▶ **TASK ITEM**: The records below are to be returned word for word, with pictures left out.

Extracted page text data

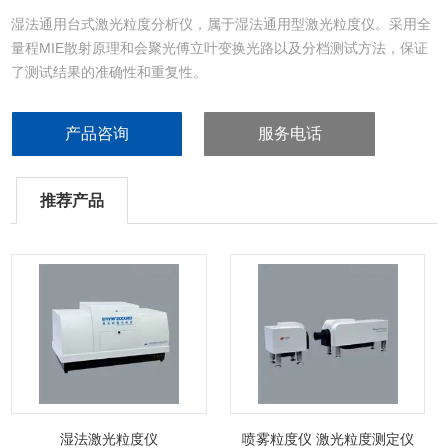
湿法通用台式激光粒度分析仪，属于湿法通用型激光粒度仪。采用全
量程MIE散射原理和会聚光傅立叶变换光路以及分档测试方法，保证
了测试结果的准确性和重复性。
产品咨询
服务电话
推荐产品
湿法激光粒度仪
喷雾粒度仪 激光粒度测定仪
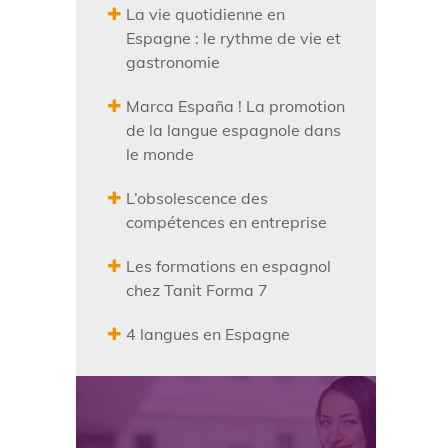
La vie quotidienne en
Espagne : le rythme de vie et
gastronomie
Marca España ! La promotion
de la langue espagnole dans
le monde
L’obsolescence des
compétences en entreprise
Les formations en espagnol
chez Tanit Forma 7
4 langues en Espagne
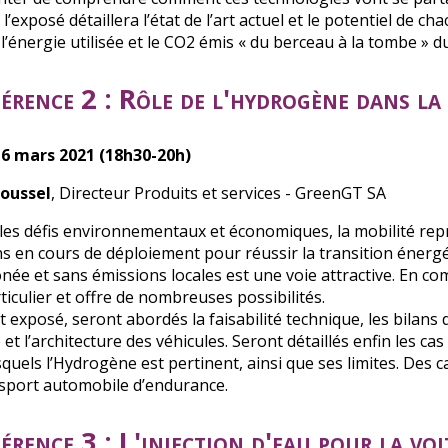
l’exposé détaillera l’état de l’art actuel et le potentiel de 
l’énergie utilisée et le CO2 émis « du berceau à la tombe » d
érence 2 : Rôle de l'hydrogène dans la
6 mars 2021 (18h30-20h)
Roussel
, Directeur Produits et services - GreenGT SA
les défis environnementaux et économiques, la mobilité repr
ns en cours de déploiement pour réussir la transition énergét
née et sans émissions locales est une voie attractive. En c
ticulier et offre de nombreuses possibilités.
 exposé, seront abordés la faisabilité technique, les bilans d
 et l’architecture des véhicules. Seront détaillés enfin les 
squels l’Hydrogène est pertinent, ainsi que ses limites. Des 
 sport automobile d’endurance.
rence 3 : L'injection d'eau pour la vo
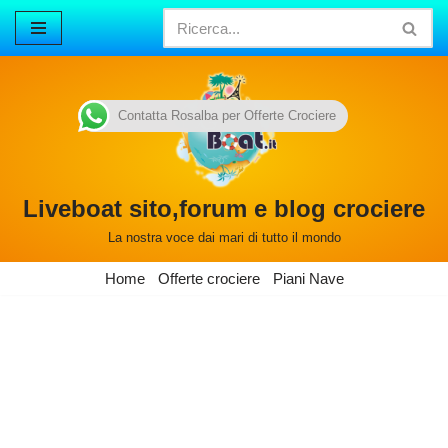
Vai
al
contenuto
Contatta Rosalba per Offerte Crociere
Liveboat sito,forum e blog crociere
La nostra voce dai mari di tutto il mondo
Home
Offerte crociere
Piani Nave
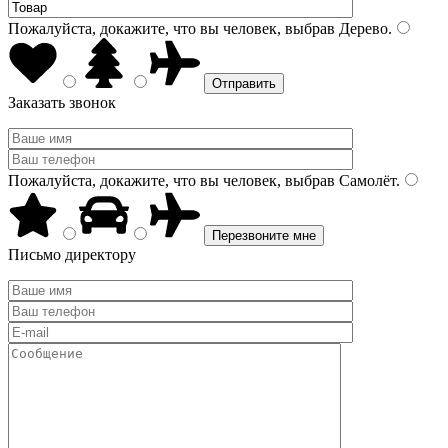
Пожалуйста, докажите, что вы человек, выбрав
Дерево
.
Заказать звонок
Пожалуйста, докажите, что вы человек, выбрав
Самолёт
.
Письмо директору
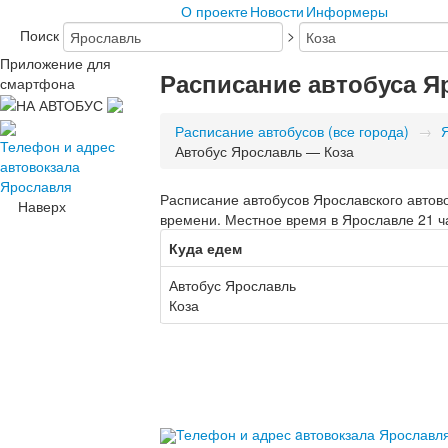
О проекте
Новости
Информеры
Поиск
>
Приложение для
Расписание автобуса Я
смартфона
Расписание автобусов (все города)
→
Телефон и адрес
Автобус Ярославль — Коза
автовокзала
Ярославля
Расписание автобусов Ярославского автово
Наверх
времени. Местное время в Ярославле 21 ча
Куда едем
Автобус Ярославль
Коза
Телефон и адрес aвтовокзала Ярославл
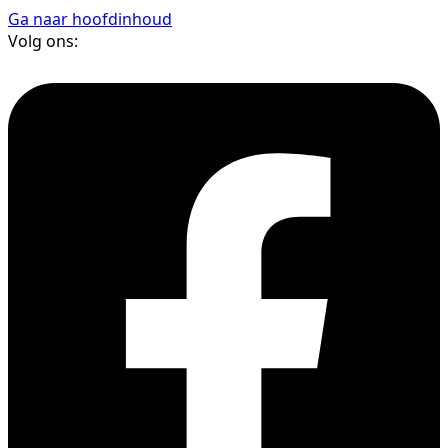
Ga naar hoofdinhoud
Volg ons:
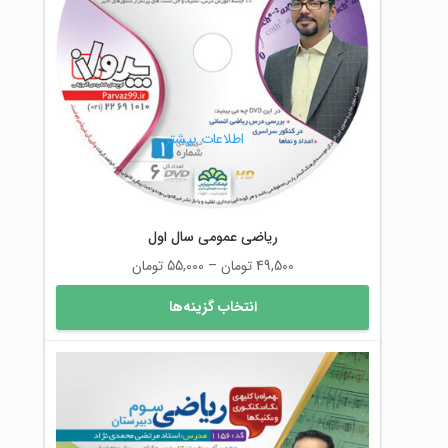
ها
ممکن
است
در
صفحه
محصول
اطلاعات بیشتر
انتخاب
شوند
ریاضی عمومی سال اول
محدوده
49,500
تومان
–
55,000
تومان
قیمت:
این
انتخاب گزینه‌ها
49,500 تومان
محصول
تا
دارای
55,000 تومان
انواع
مختلفی
می
باشد.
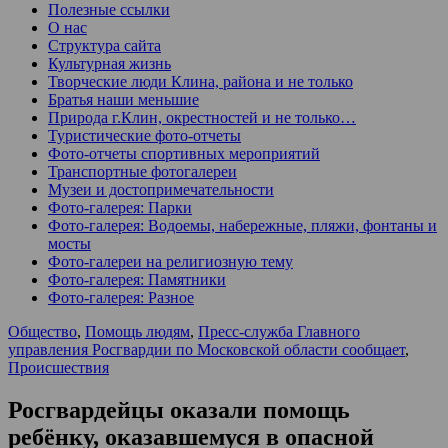
Полезные ссылки
О нас
Структура сайта
Культурная жизнь
Творческие люди Клина, района и не только
Братья наши меньшие
Природа г.Клин, окрестностей и не только…
Туристические фото-отчеты
Фото-отчеты спортивных мероприятий
Транспортные фотогалереи
Музеи и достопримечательности
Фото-галерея: Парки
Фото-галерея: Водоемы, набережные, пляжи, фонтаны и
мосты
Фото-галереи на религиозную тему
Фото-галерея: Памятники
Фото-галерея: Разное
Общество
,
Помощь людям
,
Пресс-служба Главного
управления Росгвардии по Московской области сообщает
,
Происшествия
Росгвардейцы оказали помощь
ребёнку, оказавшемуся в опасной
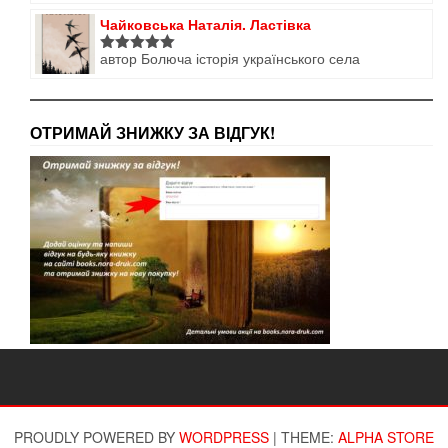
5
з 5
Чайковська Наталія. Ластівка
автор Болюча історія українського села
Оцінено в
5
з 5
ОТРИМАЙ ЗНИЖКУ ЗА ВІДГУК!
PROUDLY POWERED BY
WORDPRESS
|
THEME:
ALPHA STORE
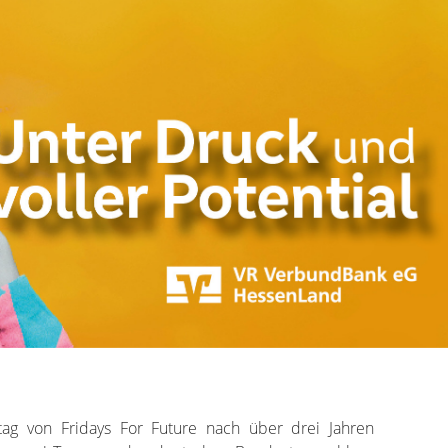
stag von Fridays For Future nach über drei Jahren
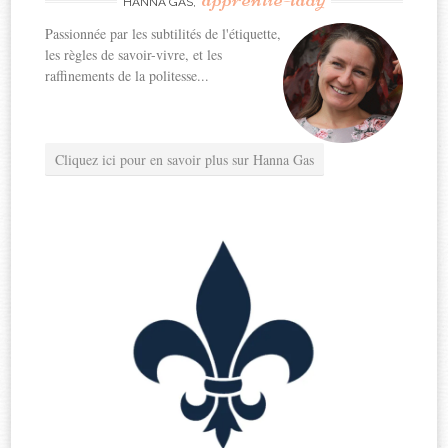
HANNA GAS,
Passionnée par les subtilités de l'étiquette,
les règles de savoir-vivre, et les
raffinements de la politesse...
Cliquez ici pour en savoir plus sur Hanna Gas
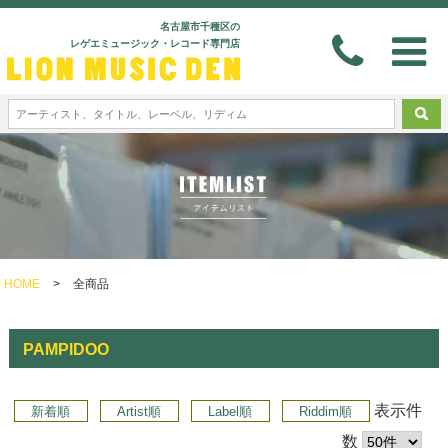
名古屋市千種区の
レゲエミュージック・レコード専門店
HOME
>
全商品
PAMPIDOO
表示件
新着順
Artist順
Label順
Riddim順
数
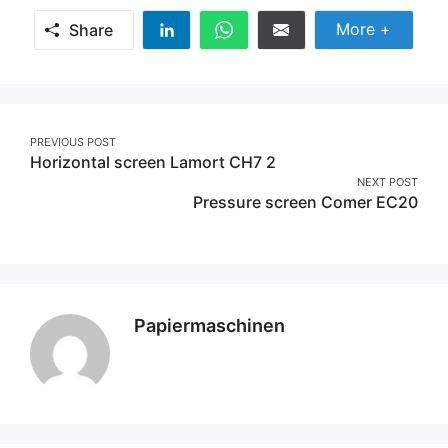
Share Mor
More +
Share
Share
Share
Share
on
on
on
Linkedin
Whatsapp
Email
Post
PREVIOUS POST
Horizontal screen Lamort CH7 2
navigation
NEXT POST
Pressure screen Comer EC20
Papiermaschinen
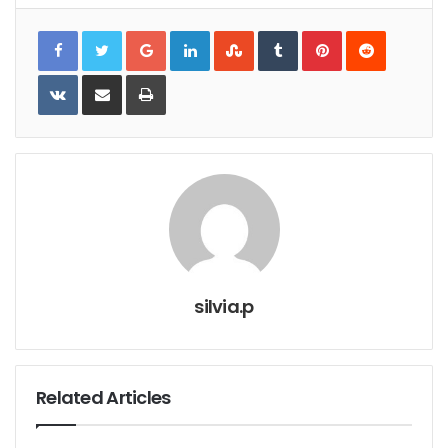
Google+
LinkedIn
StumbleUpon
Tumblr
Pinterest
Reddit
VKontakte
Share
Print
via
Email
silvia.p
Related Articles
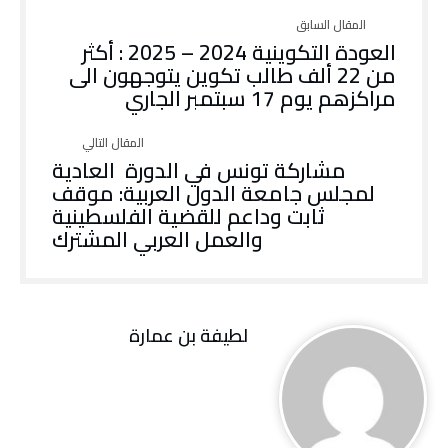
العودة التكوينية 2024 – 2025 : أكثر
من 22 ألف طالب تكوين يتوجهون الى
مراكزهم يوم 17 سبتمبر الجاري
مشاركة تونس في الدورة العادية
لمجلس جامعة الدول العربية: موقف
ثابت وداعم للقضية الفلسطينية
والعمل العربي المشترك
لطيفة بن عمارة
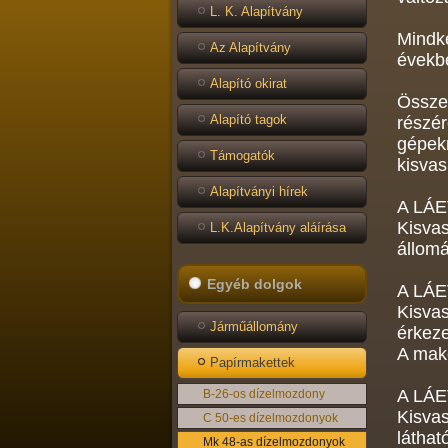
L. K. Alapítvány
Mindké
Az Alapítvány
évekbe
Alapító okirat
Összes
Alapító tagok
részér
gépekn
Támogatók
kisvas
Alapítványi hírek
A LÁ
Kisvas
L.K.Alapítvány aláírása
állomá
Egyéb dolgok
A LÁE
Kisva
Járműállomány
érkeze
A make
Papírmakettek
A LÁ
B-26-os dízelmozdony
Kisvas
C 50-es dízelmozdonyok
láthat
Mk 48-as dízelmozdonyok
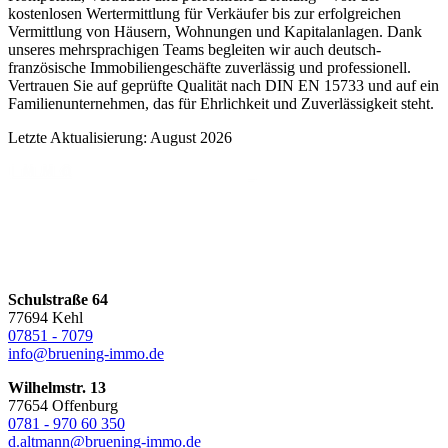
kostenlosen Wertermittlung für Verkäufer bis zur erfolgreichen
Vermittlung von Häusern, Wohnungen und Kapitalanlagen. Dank
unseres mehrsprachigen Teams begleiten wir auch deutsch-
französische Immobiliengeschäfte zuverlässig und professionell.
Vertrauen Sie auf geprüfte Qualität nach DIN EN 15733 und auf ein
Familienunternehmen, das für Ehrlichkeit und Zuverlässigkeit steht.
Letzte Aktualisierung: August 2026
Schulstraße 64
77694 Kehl
07851 - 7079
info@bruening-immo.de
Wilhelmstr. 13
77654 Offenburg
0781 - 970 60 350
d.altmann@bruening-immo.de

▶ **SOLUTION TO THE EXERCISE**:
湿法通用台式激光粒度分析仪，属于湿法通用型激光粒度仪。采用全
量程MIE散射原理和会聚光傅立叶变换光路以及分档测试方法，保证
了测试结果的准确性和重复性。
产品咨询
服务电话
推荐产品
湿法激光粒度仪
喷雾粒度仪 激光粒度测定仪
La vie quotidienne en
Espagne : le rythme de vie et
gastronomie
Marca España ! La promotion
de la langue espagnole dans
le monde
L’obsolescence des
compétences en entreprise
Les formations en espagnol
chez Tanit Forma 7
4 langues en Espagne
l’exposé détaillera l’état de l’art actuel et le potentiel de 
l’énergie utilisée et le CO2 émis « du berceau à la tombe » d
érence 2 : Rôle de l'hydrogène dans la
6 mars 2021 (18h30-20h)
Roussel
, Directeur Produits et services - GreenGT SA
les défis environnementaux et économiques, la mobilité repr
ns en cours de déploiement pour réussir la transition énergét
née et sans émissions locales est une voie attractive. En c
ticulier et offre de nombreuses possibilités.
 exposé, seront abordés la faisabilité technique, les bilans d
 et l’architecture des véhicules. Seront détaillés enfin les 
squels l’Hydrogène est pertinent, ainsi que ses limites. Des 
 sport automobile d’endurance.
rence 3 : L'injection d'eau pour la vo
Vai
al
contenuto
Contatta Rosalba per Offerte Crociere
Liveboat sito,forum e blog crociere
La nostra voce dai mari di tutto il mondo
Home
Offerte crociere
Piani Nave
Пожалуйста, докажите, что вы человек, выбрав
Дерево
.
Заказать звонок
Пожалуйста, докажите, что вы человек, выбрав
Самолёт
.
Письмо директору
О проекте
Новости
Информеры
Поиск
>
Приложение для
Расписание автобуса Я
смартфона
Расписание автобусов (все города)
→
Телефон и адрес
Автобус Ярославль — Коза
автовокзала
Ярославля
Расписание автобусов Ярославского автово
Наверх
времени. Местное время в Ярославле 21 ча
Куда едем
Автобус Ярославль
Коза
Телефон и адрес aвтовокзала Ярославл
Ga naar hoofdinhoud
Volg ons:
ها
ممکن
است
در
صفحه
محصول
اطلاعات بیشتر
انتخاب
شوند
ریاضی عمومی سال اول
محدوده
49,500
تومان
–
55,000
تومان
قیمت:
این
انتخاب گزینه‌ها
49,500 تومان
محصول
تا
دارای
55,000 تومان
انواع
مختلفی
می
باشد.
Полезные ссылки
О нас
Структура сайта
Культурная жизнь
Творческие люди Клина, района и не только
Братья наши меньшие
Природа г.Клин, окрестностей и не только…
Туристические фото-отчеты
Фото-отчеты спортивных мероприятий
Транспортные фотогалереи
Музеи и достопримечательности
Фото-галерея: Парки
Фото-галерея: Водоемы, набережные, пляжи, фонтаны и
мосты
Фото-галереи на религиозную тему
Фото-галерея: Памятники
Фото-галерея: Разное
Общество
,
Помощь людям
,
Пресс-служба Главного
управления Росгвардии по Московской области сообщает
,
Происшествия
Росгвардейцы оказали помощь
ребёнку, оказавшемуся в опасной
5
з 5
Чайковська Наталія. Ластівка
автор Болюча історія українського села
Оцінено в
5
з 5
ОТРИМАЙ ЗНИЖКУ ЗА ВІДГУК!
PROUDLY POWERED BY
WORDPRESS
|
THEME:
ALPHA STORE
stag von Fridays For Future nach über drei Jahren
HANNA GAS,
Passionnée par les subtilités de l'étiquette,
les règles de savoir-vivre, et les
raffinements de la politesse...
Cliquez ici pour en savoir plus sur Hanna Gas
名古屋市千種区の
レゲエミュージック・レコード専門店
HOME
>
全商品
PAMPIDOO
表示件
新着順
Artist順
Label順
Riddim順
数
Share Mor
More +
Share
Share
Share
Share
on
on
on
Linkedin
Whatsapp
Email
Post
PREVIOUS POST
Horizontal screen Lamort CH7 2
navigation
NEXT POST
Pressure screen Comer EC20
Papiermaschinen
Google+
LinkedIn
StumbleUpon
Tumblr
Pinterest
Reddit
VKontakte
Share
Print
via
Email
silvia.p
Related Articles
العودة التكوينية 2024 – 2025 : أكثر
من 22 ألف طالب تكوين يتوجهون الى
مراكزهم يوم 17 سبتمبر الجاري
مشاركة تونس في الدورة العادية
لمجلس جامعة الدول العربية: موقف
ثابت وداعم للقضية الفلسطينية
والعمل العربي المشترك
لطيفة بن عمارة
L. K. Alapítvány
Mindké
Az Alapítvány
évekbe
Alapító okirat
Összes
Alapító tagok
részér
gépekn
Támogatók
kisvas
Alapítványi hírek
A LÁ
Kisvas
L.K.Alapítvány aláírása
állomá
Egyéb dolgok
A LÁE
Kisva
Járműállomány
érkeze
A make
Papírmakettek
A LÁ
B-26-os dízelmozdony
Kisvas
C 50-es dízelmozdonyok
láthat
Mk 48-as dízelmozdonyok
kostenlosen Wertermittlung für Verkäufer bis zur erfolgreichen
Vermittlung von Häusern, Wohnungen und Kapitalanlagen. Dank
unseres mehrsprachigen Teams begleiten wir auch deutsch-
französische Immobiliengeschäfte zuverlässig und professionell.
Vertrauen Sie auf geprüfte Qualität nach DIN EN 15733 und auf ein
Familienunternehmen, das für Ehrlichkeit und Zuverlässigkeit steht.
Letzte Aktualisierung: August 2026
Schulstraße 64
77694 Kehl
07851 - 7079
info@bruening-immo.de
Wilhelmstr. 13
77654 Offenburg
0781 - 970 60 350
d.altmann@bruening-immo.de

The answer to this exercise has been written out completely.